PAGE EXTRACT =

+++

Undersea warfare has changed considerably since Admiral Farragut gave his famous battle order over a century ago. Human ingenuity and advancements in technology have taken underwater weapons from floating mines and spar torpedoes to the fast-moving, self-guided, homing torpedoes we have in the fleet today. From submarine warfare to warship design and tactics development, the modern torpedo is one of the fundamental drivers of 20th century naval warfare. Its ability to sink ships and submarines with one shot is always in the mind of naval commanders. For the U.S. Navy, the modern torpedo enables submarines to defeat surface and undersea threats and gives surface ships and aircraft the means to reach beneath the surface and attack submarines.
Building a Better Torpedo
The MK48 Advanced Capability (ADCAP) Heavyweight Torpedo, along with the MK46 Mod 5 and the MK50 Lightweight Torpedoes, are currently the workhorses of the fleet. The heavyweight torpedo is the submarine's key multi-mission underwater weapon, capable of performing both anti-submarine and anti-surface roles. The MK48 Mod 5, with its improved guidance system, and the MK48 Mod 6 with low-noise propulsion, provide the fleet with torpedoes whose performance is unmatched in deep-water scenarios. The lightweight torpedo gives surface ships, airplanes, and helicopters the means to destroy threat submarines. The MK54 Lightweight Torpedo will bring considerably improved shallow water capabilities to the fleet in 2003.
Building on the success of the ADCAP torpedo, new weapon technologies are being developed to tackle the challenging shallow-water littoral environment. These technologies will be common to both the heavyweight and lightweight torpedoes to keep costs down and maximize performance across the board.
Since the end of the Cold War, submarine missions have largely moved from deep water to shallow-water littoral areas. Acoustic reverberation, poor sound propagation, local ship traffic, false targets, and bottom clutter all make torpedo operations more difficult in this noisy operating environment, and the need for more capable guidance and control becomes critical. The Common Broadband Advanced Sonar System (CBASS) upgrades to ADCAP will extend the current sonar array on the weapon into a broadband mode and improve the onboard signal processing to provide enhanced operation against countermeasures and diesel submarines operating in the littorals.

+++

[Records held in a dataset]

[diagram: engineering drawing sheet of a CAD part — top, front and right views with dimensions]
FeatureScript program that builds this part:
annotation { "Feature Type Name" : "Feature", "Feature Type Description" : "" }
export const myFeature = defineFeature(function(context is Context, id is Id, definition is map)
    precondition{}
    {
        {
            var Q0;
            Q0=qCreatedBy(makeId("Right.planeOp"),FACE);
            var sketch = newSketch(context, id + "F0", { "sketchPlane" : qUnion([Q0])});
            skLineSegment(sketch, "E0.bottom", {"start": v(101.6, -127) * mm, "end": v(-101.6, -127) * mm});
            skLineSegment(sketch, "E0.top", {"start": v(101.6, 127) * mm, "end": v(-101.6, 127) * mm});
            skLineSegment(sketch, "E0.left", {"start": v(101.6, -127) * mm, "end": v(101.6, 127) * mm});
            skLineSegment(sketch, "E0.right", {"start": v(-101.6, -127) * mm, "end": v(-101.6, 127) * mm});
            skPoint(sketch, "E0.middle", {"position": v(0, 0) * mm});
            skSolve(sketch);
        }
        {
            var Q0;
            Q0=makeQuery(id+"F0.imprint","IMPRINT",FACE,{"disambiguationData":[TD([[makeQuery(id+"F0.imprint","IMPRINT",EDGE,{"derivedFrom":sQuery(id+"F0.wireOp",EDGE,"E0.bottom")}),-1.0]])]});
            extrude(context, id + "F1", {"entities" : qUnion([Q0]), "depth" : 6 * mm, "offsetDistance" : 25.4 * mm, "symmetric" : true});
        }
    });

+++

PROBLEM STATEMENT =
Rewrite everything in the torpedo article from "Undersea warfare has" down to "and attack submarines.", putting "fleet commanders" in place of "naval commanders".

EXPECTED ANSWER =
Undersea warfare has changed considerably since Admiral Farragut gave his famous battle order over a century ago. Human ingenuity and advancements in technology have taken underwater weapons from floating mines and spar torpedoes to the fast-moving, self-guided, homing torpedoes we have in the fleet today. From submarine warfare to warship design and tactics development, the modern torpedo is one of the fundamental drivers of 20th century naval warfare. Its ability to sink ships and submarines with one shot is always in the mind of fleet commanders. For the U.S. Navy, the modern torpedo enables submarines to defeat surface and undersea threats and gives surface ships and aircraft the means to reach beneath the surface and attack submarines.